I have around 4000 data points and I have a program that processes them. Due to the huge number of points the program is very slow, although I've applied some vectorization using numpy.arange in nested loops.
I searched for pool.map, the problem is that it takes only one argument. I see there exist some answers to this problem here, Python multiprocessing pool.map for multiple arguments. I used the last one which uses map method with a list of arguments, I have around 4 args, I put them in a list and passed in the map method a long with the function name. In the function, I've extracted each argument from the list and perform the operation, but it doesn't work. This is the code where I call map,
if __name__ == '__main__':
pool= Pool(processes=8)
p= pool.map (kriging1D, [x,v,a,n])
plt.scatter(x,v,color='red')
plt.plot(range(5227),p,color='blue')
This is the function to be parallelized,
def kriging1D(args):
x=args[0]
v=args [1]
a= args [2]
n= args [3]
#perform some operations on the args..
...
#return the result..
But, I get this error,
plt.plot(range(5227),p,color='blue')
NameError: name 'p' is not defined
Note: before adding this line,
if __name__ == '__main__':
I got this error,
RuntimeError:
Attempt to start a new process before the current process
has finished its bootstrapping phase.
This probably means that you are on Windows and you have
forgotten to use the proper idiom in the main module:
if __name__ == '__main__':
freeze_support()
...
The "freeze_support()" line can be omitted if the program
is not going to be frozen to produce a Windows executable.

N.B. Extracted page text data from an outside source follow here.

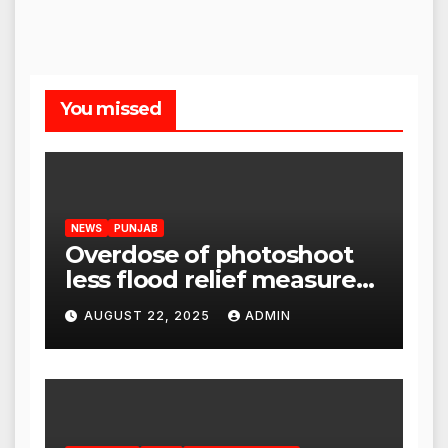
You missed
NEWS
PUNJAB
Overdose of photoshoot
less flood relief measures:
Satnam Singh Chahal tells
AUGUST 22, 2025
ADMIN
CM Mann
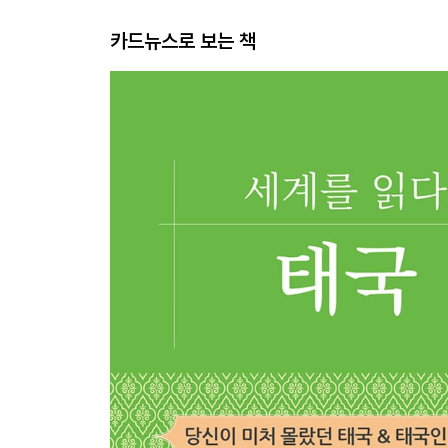
카드뉴스로 보는 책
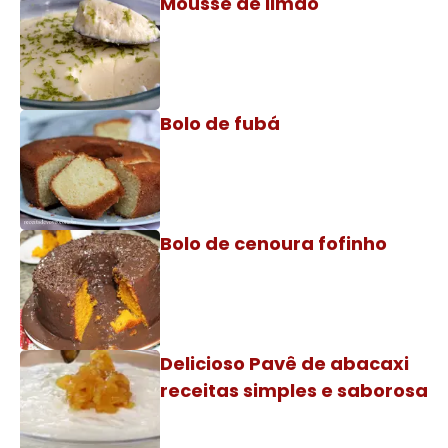
Mousse de limão
Bolo de fubá
Bolo de cenoura fofinho
Delicioso Pavê de abacaxi
receitas simples e saborosa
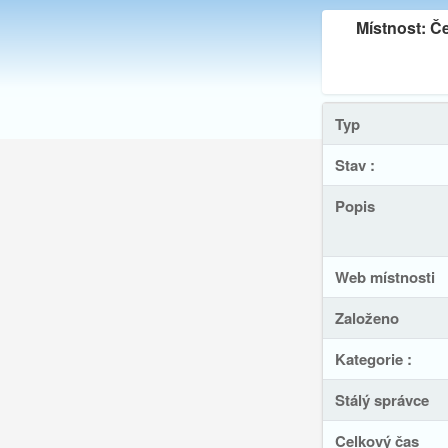
Místnost:
Če
Typ
Stav :
Popis
Web místnosti
Založeno
Kategorie :
Stálý správce
Celkový čas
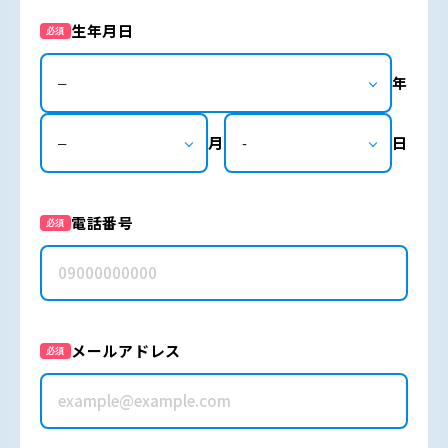
生年月日
必須
年
月
日
電話番号
必須
メールアドレス
必須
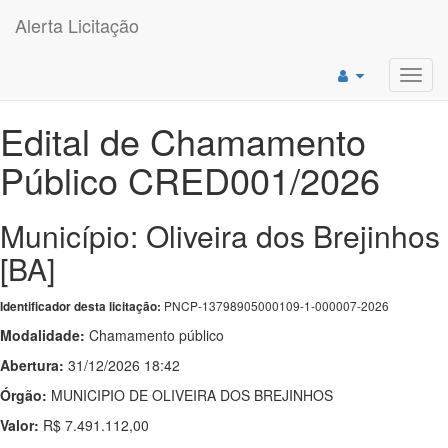
Alerta Licitação
Toggl
navig
Edital de Chamamento
Público CRED001/2026
Município: Oliveira dos Brejinhos
[BA]
PNCP-13798905000109-1-000007-2026
Identificador desta licitação:
Modalidade:
Chamamento público
Abertura:
31/12/2026 18:42
Órgão:
MUNICIPIO DE OLIVEIRA DOS BREJINHOS
Valor:
R$ 7.491.112,00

That's why I've added the if statement.
For More Clarity: v and x are vectors each of a large size as 4000 (both have the same length). My intent is to parallelize the processing of each v[i] and x[i], so for example process multiple v and x elements at a time, instead of processing elements one by one.
Can anyone please tell me what mistake I'm doing? Or, suggest an alternative method?
Thank You.